How can that happen if you or someone you know is depressed?  Go back and take inventory of your gifts, talents and resources.  Remind yourself what you still have to offer others.

Second, start using those resources to serve someone else. Depending on your condition you may have to start simple and small, but start somewhere. Volunteer at your church or a nearby shelter, do something kind for a neighbor, offer to assist at the school or just intentionally do something extra special for your family.

Third, chart your progress. Journal, keep a notebook, meet with a counselor, or whatever but periodically take note of how you  have moved on and what you have done for others.

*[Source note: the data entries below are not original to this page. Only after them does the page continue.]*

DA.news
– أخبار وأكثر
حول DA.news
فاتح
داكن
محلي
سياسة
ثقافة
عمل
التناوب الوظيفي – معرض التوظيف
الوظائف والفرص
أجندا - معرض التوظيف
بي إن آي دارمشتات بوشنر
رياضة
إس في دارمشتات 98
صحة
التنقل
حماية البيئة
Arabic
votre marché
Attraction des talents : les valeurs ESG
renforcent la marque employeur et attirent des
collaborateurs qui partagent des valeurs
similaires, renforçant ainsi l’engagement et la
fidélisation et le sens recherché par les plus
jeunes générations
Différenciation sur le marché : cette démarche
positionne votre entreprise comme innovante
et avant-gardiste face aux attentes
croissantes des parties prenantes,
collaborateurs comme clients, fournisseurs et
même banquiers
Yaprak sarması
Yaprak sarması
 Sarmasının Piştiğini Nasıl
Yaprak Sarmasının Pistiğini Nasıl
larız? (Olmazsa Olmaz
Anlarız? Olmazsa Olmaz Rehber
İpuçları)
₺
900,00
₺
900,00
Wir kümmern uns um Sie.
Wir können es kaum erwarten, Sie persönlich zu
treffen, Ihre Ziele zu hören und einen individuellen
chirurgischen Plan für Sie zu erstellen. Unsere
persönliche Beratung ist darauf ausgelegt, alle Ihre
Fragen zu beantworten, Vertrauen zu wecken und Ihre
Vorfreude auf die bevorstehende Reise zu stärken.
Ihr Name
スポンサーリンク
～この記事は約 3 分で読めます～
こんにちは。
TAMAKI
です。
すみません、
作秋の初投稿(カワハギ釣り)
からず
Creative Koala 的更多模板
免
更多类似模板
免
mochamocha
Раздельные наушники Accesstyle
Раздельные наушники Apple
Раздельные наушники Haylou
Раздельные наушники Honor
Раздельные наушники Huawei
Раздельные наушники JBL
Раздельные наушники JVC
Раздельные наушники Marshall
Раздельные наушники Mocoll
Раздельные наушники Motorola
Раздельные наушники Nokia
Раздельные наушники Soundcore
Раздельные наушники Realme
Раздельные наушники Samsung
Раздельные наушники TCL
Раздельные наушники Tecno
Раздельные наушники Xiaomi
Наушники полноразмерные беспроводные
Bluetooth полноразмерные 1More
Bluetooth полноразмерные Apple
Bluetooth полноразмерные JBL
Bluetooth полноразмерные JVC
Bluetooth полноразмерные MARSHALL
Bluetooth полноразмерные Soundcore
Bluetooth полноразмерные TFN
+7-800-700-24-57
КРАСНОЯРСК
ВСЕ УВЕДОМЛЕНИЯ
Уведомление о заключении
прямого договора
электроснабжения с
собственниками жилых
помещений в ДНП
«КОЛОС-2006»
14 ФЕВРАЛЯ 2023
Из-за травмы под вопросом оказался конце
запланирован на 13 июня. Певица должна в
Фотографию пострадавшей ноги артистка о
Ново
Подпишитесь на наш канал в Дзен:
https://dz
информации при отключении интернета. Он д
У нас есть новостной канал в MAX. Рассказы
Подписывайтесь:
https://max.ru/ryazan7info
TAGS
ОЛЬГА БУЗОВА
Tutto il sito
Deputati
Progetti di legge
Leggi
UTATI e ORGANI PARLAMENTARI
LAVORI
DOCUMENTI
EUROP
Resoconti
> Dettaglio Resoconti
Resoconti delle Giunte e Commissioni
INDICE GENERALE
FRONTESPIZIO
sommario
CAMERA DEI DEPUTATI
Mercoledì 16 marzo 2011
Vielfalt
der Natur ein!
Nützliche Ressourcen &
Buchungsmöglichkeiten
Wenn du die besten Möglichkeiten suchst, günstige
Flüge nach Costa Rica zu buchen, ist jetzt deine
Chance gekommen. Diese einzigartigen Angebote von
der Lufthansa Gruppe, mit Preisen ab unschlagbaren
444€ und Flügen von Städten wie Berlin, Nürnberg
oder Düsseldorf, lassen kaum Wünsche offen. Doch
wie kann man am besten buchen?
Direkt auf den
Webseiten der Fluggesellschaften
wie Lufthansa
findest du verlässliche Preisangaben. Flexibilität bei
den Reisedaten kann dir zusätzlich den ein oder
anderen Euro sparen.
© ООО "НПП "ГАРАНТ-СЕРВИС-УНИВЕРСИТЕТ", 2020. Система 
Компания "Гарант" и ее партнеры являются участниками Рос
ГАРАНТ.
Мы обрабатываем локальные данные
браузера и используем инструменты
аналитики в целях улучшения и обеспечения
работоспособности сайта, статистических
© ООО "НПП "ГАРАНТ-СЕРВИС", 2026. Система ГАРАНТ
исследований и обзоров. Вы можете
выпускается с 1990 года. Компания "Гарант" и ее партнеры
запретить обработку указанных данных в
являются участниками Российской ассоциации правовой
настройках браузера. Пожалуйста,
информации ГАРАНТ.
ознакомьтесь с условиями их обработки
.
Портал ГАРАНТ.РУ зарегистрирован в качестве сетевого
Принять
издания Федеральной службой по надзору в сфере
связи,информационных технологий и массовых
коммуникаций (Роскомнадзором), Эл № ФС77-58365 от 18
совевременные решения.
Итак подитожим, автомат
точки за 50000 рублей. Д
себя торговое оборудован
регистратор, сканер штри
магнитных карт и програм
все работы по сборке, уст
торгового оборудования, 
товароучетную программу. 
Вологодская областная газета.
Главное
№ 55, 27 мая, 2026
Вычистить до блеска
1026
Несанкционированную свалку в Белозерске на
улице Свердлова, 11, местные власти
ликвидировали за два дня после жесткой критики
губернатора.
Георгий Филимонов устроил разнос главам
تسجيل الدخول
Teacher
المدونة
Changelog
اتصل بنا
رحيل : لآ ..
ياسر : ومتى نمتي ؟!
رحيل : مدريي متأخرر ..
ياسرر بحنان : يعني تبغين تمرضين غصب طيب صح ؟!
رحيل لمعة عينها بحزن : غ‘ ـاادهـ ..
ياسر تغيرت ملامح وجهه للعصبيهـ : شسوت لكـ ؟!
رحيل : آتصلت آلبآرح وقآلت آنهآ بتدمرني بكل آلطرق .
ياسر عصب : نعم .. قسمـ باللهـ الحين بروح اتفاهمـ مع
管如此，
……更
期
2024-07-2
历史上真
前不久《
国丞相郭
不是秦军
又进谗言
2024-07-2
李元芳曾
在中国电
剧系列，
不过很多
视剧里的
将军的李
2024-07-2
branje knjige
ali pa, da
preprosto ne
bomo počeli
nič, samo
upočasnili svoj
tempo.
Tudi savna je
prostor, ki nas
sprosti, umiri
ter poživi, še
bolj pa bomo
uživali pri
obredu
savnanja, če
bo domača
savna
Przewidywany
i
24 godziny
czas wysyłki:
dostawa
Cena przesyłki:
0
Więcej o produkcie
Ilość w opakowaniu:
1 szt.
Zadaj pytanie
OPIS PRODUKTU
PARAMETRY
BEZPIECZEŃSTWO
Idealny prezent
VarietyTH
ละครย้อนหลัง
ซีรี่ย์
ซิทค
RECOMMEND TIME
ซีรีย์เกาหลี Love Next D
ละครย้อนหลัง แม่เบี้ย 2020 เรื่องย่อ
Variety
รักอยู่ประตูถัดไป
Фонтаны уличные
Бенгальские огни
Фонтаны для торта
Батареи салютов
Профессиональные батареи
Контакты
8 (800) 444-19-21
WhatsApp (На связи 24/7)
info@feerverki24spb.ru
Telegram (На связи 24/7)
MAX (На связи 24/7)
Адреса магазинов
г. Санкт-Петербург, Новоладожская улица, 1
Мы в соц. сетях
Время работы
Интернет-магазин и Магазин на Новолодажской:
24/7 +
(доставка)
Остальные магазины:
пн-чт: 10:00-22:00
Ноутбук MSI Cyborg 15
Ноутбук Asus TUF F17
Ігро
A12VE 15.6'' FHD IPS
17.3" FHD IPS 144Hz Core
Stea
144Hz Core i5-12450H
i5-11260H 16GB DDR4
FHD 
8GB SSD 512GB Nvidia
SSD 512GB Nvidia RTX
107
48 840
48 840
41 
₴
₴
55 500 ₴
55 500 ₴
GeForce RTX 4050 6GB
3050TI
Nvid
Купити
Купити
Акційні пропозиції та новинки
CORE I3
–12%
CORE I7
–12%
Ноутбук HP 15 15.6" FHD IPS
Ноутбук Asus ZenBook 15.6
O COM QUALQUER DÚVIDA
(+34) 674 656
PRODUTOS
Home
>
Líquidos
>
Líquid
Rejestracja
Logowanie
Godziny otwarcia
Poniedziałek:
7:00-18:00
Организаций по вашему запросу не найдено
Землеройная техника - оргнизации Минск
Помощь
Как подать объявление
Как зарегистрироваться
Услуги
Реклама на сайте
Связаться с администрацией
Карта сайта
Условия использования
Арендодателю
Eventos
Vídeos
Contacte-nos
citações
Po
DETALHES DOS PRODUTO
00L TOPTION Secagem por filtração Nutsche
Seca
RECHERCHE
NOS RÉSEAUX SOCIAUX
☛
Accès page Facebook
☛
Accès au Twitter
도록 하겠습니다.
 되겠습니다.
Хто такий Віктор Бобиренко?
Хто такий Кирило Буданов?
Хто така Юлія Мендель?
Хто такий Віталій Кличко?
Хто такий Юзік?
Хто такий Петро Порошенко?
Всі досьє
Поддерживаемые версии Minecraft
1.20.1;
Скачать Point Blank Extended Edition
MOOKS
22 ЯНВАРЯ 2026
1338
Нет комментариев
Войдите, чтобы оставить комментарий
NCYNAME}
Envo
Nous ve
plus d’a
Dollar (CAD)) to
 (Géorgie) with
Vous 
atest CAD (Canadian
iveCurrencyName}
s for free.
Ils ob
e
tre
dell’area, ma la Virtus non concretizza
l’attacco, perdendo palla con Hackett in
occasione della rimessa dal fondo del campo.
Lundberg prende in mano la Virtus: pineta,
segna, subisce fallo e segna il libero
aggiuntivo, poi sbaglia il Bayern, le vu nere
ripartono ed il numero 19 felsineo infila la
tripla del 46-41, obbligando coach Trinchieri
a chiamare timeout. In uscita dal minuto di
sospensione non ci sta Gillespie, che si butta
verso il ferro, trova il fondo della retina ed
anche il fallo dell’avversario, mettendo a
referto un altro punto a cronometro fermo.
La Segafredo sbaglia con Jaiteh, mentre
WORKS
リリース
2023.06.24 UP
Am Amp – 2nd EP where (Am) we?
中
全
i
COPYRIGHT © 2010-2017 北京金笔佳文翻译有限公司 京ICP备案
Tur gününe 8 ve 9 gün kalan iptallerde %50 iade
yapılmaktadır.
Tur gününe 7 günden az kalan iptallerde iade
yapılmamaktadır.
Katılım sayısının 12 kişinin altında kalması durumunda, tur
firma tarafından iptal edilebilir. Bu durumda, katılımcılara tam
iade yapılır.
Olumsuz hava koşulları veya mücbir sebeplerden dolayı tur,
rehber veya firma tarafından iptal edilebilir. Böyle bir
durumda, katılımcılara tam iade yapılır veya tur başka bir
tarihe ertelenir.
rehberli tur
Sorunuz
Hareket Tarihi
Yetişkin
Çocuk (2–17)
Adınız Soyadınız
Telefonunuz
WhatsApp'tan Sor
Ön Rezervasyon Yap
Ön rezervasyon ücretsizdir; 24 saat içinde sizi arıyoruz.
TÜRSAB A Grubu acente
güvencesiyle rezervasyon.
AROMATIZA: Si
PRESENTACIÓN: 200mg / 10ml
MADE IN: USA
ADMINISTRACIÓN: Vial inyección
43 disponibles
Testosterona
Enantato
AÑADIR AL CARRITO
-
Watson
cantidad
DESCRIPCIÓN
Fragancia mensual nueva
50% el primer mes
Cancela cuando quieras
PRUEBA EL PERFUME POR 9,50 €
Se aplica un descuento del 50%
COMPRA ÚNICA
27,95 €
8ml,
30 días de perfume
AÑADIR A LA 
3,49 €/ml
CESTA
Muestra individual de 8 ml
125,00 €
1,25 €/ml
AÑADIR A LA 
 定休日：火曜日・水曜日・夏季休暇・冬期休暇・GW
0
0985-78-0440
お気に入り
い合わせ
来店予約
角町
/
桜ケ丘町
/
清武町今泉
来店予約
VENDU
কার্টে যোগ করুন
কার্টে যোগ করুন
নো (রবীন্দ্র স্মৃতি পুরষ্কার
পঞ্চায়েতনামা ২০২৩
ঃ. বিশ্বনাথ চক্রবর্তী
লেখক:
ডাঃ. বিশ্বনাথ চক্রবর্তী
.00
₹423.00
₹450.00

Start making a difference again. Build into someone else's life and get the attention and focus off of you. Because making a difference now will make all the difference later.

1 comment:

  1. Gary, thank you for this post. As one who has wrestled with depression over the years, I have found what you suggest here to be so true. If we can get out of our heads long enough to find our gifts and embrace them, we can then open our embrace to give from our truth. The result has been, for me, a growing feeling, a KNOWING of my worth and value in this life. We are all worthy of love and the good that is right here, right now. "...for it is in giving that we receive."